**Your task:**
Can you copy the lines from the one that contains "### Viewports Tested ✅" through the end of the material below, exactly and with nothing else?

== Dataset records

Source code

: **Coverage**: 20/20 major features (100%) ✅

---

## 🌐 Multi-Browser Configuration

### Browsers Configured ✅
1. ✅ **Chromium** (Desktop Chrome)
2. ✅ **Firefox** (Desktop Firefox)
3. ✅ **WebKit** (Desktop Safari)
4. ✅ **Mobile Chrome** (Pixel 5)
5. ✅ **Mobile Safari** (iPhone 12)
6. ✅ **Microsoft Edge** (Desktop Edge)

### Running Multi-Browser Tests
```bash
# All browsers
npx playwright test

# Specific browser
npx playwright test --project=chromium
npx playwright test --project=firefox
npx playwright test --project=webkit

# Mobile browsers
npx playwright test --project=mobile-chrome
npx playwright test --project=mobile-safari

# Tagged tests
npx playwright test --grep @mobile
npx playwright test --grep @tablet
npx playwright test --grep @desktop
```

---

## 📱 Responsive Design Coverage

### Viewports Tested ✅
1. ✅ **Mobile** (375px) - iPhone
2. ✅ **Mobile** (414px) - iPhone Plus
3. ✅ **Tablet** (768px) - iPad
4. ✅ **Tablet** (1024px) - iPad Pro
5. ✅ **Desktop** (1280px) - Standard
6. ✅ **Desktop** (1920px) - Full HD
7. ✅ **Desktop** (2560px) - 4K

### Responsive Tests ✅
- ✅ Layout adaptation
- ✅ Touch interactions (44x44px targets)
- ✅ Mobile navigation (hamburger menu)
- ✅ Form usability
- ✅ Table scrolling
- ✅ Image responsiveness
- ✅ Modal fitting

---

====

**Exercise answer:**
### Viewports Tested ✅
1. ✅ **Mobile** (375px) - iPhone
2. ✅ **Mobile** (414px) - iPhone Plus
3. ✅ **Tablet** (768px) - iPad
4. ✅ **Tablet** (1024px) - iPad Pro
5. ✅ **Desktop** (1280px) - Standard
6. ✅ **Desktop** (1920px) - Full HD
7. ✅ **Desktop** (2560px) - 4K

### Responsive Tests ✅
- ✅ Layout adaptation
- ✅ Touch interactions (44x44px targets)
- ✅ Mobile navigation (hamburger menu)
- ✅ Form usability
- ✅ Table scrolling
- ✅ Image responsiveness
- ✅ Modal fitting

---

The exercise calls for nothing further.